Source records
▽

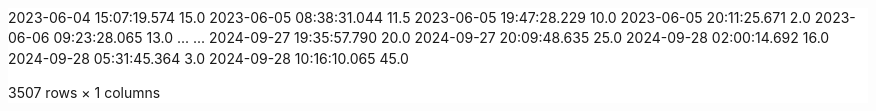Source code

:   <tbody>
    <tr>
      <th>2023-06-04 15:07:19.574</th>
      <td>15.0</td>
    </tr>
    <tr>
      <th>2023-06-05 08:38:31.044</th>
      <td>11.5</td>
    </tr>
    <tr>
      <th>2023-06-05 19:47:28.229</th>
      <td>10.0</td>
    </tr>
    <tr>
      <th>2023-06-05 20:11:25.671</th>
      <td>2.0</td>
    </tr>
    <tr>
      <th>2023-06-06 09:23:28.065</th>
      <td>13.0</td>
    </tr>
    <tr>
      <th>...</th>
      <td>...</td>
    </tr>
    <tr>
      <th>2024-09-27 19:35:57.790</th>
      <td>20.0</td>
    </tr>
    <tr>
      <th>2024-09-27 20:09:48.635</th>
      <td>25.0</td>
    </tr>
    <tr>
      <th>2024-09-28 02:00:14.692</th>
      <td>16.0</td>
    </tr>
    <tr>
      <th>2024-09-28 05:31:45.364</th>
      <td>3.0</td>
    </tr>
    <tr>
      <th>2024-09-28 10:16:10.065</th>
      <td>45.0</td>
    </tr>
  </tbody>
</table>
<p>3507 rows × 1 columns</p>
</div>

△

What to produce
A verbatim transcription of the records, pictures excluded, is the required output.

Answer section
Source code

:   <tbody>
    <tr>
      <th>2023-06-04 15:07:19.574</th>
      <td>15.0</td>
    </tr>
    <tr>
      <th>2023-06-05 08:38:31.044</th>
      <td>11.5</td>
    </tr>
    <tr>
      <th>2023-06-05 19:47:28.229</th>
      <td>10.0</td>
    </tr>
    <tr>
      <th>2023-06-05 20:11:25.671</th>
      <td>2.0</td>
    </tr>
    <tr>
      <th>2023-06-06 09:23:28.065</th>
      <td>13.0</td>
    </tr>
    <tr>
      <th>...</th>
      <td>...</td>
    </tr>
    <tr>
      <th>2024-09-27 19:35:57.790</th>
      <td>20.0</td>
    </tr>
    <tr>
      <th>2024-09-27 20:09:48.635</th>
      <td>25.0</td>
    </tr>
    <tr>
      <th>2024-09-28 02:00:14.692</th>
      <td>16.0</td>
    </tr>
    <tr>
      <th>2024-09-28 05:31:45.364</th>
      <td>3.0</td>
    </tr>
    <tr>
      <th>2024-09-28 10:16:10.065</th>
      <td>45.0</td>
    </tr>
  </tbody>
</table>
<p>3507 rows × 1 columns</p>
</div>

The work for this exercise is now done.